─── Dataset extract ───

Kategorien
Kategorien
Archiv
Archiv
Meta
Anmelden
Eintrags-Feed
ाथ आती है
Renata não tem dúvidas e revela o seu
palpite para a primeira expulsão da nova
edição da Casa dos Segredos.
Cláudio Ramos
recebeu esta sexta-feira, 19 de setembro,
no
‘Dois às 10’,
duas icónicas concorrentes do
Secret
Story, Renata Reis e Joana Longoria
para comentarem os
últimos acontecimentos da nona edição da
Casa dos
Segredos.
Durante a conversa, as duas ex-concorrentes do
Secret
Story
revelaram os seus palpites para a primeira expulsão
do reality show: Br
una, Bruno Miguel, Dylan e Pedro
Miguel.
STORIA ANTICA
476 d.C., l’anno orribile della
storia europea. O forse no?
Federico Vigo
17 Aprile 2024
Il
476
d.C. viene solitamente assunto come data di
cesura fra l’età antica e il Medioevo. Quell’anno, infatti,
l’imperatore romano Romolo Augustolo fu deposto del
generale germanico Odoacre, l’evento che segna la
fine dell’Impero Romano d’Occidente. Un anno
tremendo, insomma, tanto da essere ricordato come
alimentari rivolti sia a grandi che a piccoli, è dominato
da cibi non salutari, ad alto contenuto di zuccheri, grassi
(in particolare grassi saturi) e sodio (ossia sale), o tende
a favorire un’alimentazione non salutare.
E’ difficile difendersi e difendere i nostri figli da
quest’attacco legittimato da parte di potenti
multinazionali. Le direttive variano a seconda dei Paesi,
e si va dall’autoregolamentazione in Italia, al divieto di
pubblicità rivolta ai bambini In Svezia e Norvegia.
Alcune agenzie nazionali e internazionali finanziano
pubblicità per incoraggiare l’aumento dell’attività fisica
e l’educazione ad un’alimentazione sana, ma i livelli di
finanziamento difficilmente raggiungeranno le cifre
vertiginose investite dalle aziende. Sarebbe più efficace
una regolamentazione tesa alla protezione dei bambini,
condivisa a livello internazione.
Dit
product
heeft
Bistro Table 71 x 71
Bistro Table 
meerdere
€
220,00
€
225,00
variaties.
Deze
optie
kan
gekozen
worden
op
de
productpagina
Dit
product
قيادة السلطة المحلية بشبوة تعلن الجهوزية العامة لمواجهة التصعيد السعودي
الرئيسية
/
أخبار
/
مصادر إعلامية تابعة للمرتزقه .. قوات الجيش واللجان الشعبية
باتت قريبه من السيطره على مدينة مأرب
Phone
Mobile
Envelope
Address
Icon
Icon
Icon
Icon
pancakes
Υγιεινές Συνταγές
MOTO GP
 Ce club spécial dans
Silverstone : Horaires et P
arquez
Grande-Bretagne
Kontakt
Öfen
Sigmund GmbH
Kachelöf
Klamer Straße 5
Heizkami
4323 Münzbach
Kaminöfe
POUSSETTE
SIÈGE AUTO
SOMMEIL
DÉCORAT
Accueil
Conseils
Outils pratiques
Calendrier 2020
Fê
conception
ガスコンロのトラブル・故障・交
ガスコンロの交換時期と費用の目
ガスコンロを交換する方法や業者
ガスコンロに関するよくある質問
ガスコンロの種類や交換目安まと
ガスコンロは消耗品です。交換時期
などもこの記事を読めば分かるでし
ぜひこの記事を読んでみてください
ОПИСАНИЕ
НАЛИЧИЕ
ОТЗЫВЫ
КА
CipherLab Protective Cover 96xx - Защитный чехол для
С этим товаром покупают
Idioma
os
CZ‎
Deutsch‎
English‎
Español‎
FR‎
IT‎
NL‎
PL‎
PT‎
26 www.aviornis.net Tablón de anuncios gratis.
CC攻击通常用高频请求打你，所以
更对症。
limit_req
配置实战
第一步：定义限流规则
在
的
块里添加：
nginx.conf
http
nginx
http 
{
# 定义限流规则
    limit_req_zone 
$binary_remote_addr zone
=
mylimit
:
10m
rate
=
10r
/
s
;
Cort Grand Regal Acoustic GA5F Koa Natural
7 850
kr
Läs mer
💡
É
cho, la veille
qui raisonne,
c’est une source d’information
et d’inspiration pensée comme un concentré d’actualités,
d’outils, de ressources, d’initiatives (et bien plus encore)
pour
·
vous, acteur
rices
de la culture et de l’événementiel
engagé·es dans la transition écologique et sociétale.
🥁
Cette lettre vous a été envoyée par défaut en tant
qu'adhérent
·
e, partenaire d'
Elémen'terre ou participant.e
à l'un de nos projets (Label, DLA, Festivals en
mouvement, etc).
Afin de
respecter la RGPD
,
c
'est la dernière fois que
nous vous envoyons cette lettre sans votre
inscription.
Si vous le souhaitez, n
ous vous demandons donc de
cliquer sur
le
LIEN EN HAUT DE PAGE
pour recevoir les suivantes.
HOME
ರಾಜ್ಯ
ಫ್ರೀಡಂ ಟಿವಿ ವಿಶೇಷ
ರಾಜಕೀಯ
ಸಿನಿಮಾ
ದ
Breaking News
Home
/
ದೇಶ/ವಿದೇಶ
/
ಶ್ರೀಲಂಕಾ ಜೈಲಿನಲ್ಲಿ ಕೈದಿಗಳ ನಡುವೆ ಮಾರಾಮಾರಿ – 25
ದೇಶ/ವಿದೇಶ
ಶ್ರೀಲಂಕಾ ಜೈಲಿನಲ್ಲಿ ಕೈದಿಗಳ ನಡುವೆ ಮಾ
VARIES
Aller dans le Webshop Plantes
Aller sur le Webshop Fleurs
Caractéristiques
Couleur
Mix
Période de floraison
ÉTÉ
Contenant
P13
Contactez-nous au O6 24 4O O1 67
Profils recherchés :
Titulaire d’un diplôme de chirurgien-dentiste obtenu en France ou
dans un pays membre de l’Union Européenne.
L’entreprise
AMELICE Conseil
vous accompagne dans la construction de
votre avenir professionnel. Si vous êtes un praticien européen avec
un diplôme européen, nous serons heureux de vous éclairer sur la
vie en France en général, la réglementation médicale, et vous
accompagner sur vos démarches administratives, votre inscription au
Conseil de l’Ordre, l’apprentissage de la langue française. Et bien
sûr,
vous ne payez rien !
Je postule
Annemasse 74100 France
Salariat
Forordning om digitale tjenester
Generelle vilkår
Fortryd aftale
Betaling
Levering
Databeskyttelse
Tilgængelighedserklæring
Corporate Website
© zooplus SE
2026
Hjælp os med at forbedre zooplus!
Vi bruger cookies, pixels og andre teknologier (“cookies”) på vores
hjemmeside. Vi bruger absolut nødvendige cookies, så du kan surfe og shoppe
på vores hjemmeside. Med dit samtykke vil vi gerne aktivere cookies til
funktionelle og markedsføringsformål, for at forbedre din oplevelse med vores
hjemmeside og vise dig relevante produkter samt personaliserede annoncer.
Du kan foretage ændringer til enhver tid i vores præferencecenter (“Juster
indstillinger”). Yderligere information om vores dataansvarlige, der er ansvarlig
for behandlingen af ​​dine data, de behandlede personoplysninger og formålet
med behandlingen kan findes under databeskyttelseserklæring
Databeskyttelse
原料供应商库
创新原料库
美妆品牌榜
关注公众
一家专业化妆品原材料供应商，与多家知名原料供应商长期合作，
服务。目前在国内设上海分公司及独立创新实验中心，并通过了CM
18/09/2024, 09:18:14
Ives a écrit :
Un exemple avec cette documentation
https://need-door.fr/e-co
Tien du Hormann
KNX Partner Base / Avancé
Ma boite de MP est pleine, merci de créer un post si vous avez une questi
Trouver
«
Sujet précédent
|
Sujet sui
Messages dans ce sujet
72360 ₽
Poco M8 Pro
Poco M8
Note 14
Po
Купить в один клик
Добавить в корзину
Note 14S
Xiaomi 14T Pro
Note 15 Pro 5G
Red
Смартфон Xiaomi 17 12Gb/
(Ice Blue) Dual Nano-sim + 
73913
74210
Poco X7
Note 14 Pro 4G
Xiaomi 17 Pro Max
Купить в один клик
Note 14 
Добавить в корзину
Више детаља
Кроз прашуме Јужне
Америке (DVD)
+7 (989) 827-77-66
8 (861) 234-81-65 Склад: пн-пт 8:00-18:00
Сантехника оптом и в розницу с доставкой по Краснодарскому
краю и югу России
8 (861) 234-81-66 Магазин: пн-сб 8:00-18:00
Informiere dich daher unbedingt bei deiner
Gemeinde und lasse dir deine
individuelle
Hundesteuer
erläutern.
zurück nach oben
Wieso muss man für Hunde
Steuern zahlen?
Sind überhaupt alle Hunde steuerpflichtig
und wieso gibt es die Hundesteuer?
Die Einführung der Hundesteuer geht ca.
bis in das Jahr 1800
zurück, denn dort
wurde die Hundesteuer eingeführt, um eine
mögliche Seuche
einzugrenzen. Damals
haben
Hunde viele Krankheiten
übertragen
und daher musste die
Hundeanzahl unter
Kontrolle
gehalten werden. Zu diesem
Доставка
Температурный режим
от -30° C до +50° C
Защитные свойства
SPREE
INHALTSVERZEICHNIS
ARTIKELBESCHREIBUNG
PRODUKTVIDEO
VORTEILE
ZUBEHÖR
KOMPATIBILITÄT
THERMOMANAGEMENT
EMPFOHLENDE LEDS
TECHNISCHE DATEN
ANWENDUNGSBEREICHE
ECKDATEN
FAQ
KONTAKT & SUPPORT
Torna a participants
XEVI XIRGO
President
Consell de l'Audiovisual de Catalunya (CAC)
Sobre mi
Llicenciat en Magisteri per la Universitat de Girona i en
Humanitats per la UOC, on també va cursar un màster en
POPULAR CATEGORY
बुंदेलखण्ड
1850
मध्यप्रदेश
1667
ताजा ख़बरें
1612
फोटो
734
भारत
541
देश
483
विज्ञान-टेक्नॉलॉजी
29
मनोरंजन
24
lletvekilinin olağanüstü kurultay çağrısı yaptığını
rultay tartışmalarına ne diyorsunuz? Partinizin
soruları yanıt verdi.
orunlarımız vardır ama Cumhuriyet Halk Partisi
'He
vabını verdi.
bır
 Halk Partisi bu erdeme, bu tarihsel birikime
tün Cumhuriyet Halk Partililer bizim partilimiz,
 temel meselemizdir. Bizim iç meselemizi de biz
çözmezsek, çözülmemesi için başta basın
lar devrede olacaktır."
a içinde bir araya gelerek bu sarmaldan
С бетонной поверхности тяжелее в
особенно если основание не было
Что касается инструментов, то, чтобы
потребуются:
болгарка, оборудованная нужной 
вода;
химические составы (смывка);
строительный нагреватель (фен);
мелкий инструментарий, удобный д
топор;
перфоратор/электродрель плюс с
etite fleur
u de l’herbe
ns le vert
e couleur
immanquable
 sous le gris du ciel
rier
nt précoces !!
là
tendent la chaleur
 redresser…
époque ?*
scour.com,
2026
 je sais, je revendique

───

# [Exercise]
Format the lines from the start of the entries above through the line containing "finanziamento difficilmente raggiungeranno", both ends included, as a JSON list of strings with one string per line and blank lines omitted.

# [Result]
[
  "Kategorien",
  "Kategorien",
  "Archiv",
  "Archiv",
  "Meta",
  "Anmelden",
  "Eintrags-Feed",
  "ाथ आती है",
  "Renata não tem dúvidas e revela o seu",
  "palpite para a primeira expulsão da nova",
  "edição da Casa dos Segredos.",
  "Cláudio Ramos",
  "recebeu esta sexta-feira, 19 de setembro,",
  "no",
  "‘Dois às 10’,",
  "duas icónicas concorrentes do",
  "Secret",
  "Story, Renata Reis e Joana Longoria",
  "para comentarem os",
  "últimos acontecimentos da nona edição da",
  "Casa dos",
  "Segredos.",
  "Durante a conversa, as duas ex-concorrentes do",
  "Secret",
  "Story",
  "revelaram os seus palpites para a primeira expulsão",
  "do reality show: Br",
  "una, Bruno Miguel, Dylan e Pedro",
  "Miguel.",
  "STORIA ANTICA",
  "476 d.C., l’anno orribile della",
  "storia europea. O forse no?",
  "Federico Vigo",
  "17 Aprile 2024",
  "Il",
  "476",
  "d.C. viene solitamente assunto come data di",
  "cesura fra l’età antica e il Medioevo. Quell’anno, infatti,",
  "l’imperatore romano Romolo Augustolo fu deposto del",
  "generale germanico Odoacre, l’evento che segna la",
  "fine dell’Impero Romano d’Occidente. Un anno",
  "tremendo, insomma, tanto da essere ricordato come",
  "alimentari rivolti sia a grandi che a piccoli, è dominato",
  "da cibi non salutari, ad alto contenuto di zuccheri, grassi",
  "(in particolare grassi saturi) e sodio (ossia sale), o tende",
  "a favorire un’alimentazione non salutare.",
  "E’ difficile difendersi e difendere i nostri figli da",
  "quest’attacco legittimato da parte di potenti",
  "multinazionali. Le direttive variano a seconda dei Paesi,",
  "e si va dall’autoregolamentazione in Italia, al divieto di",
  "pubblicità rivolta ai bambini In Svezia e Norvegia.",
  "Alcune agenzie nazionali e internazionali finanziano",
  "pubblicità per incoraggiare l’aumento dell’attività fisica",
  "e l’educazione ad un’alimentazione sana, ma i livelli di",
  "finanziamento difficilmente raggiungeranno le cifre"
]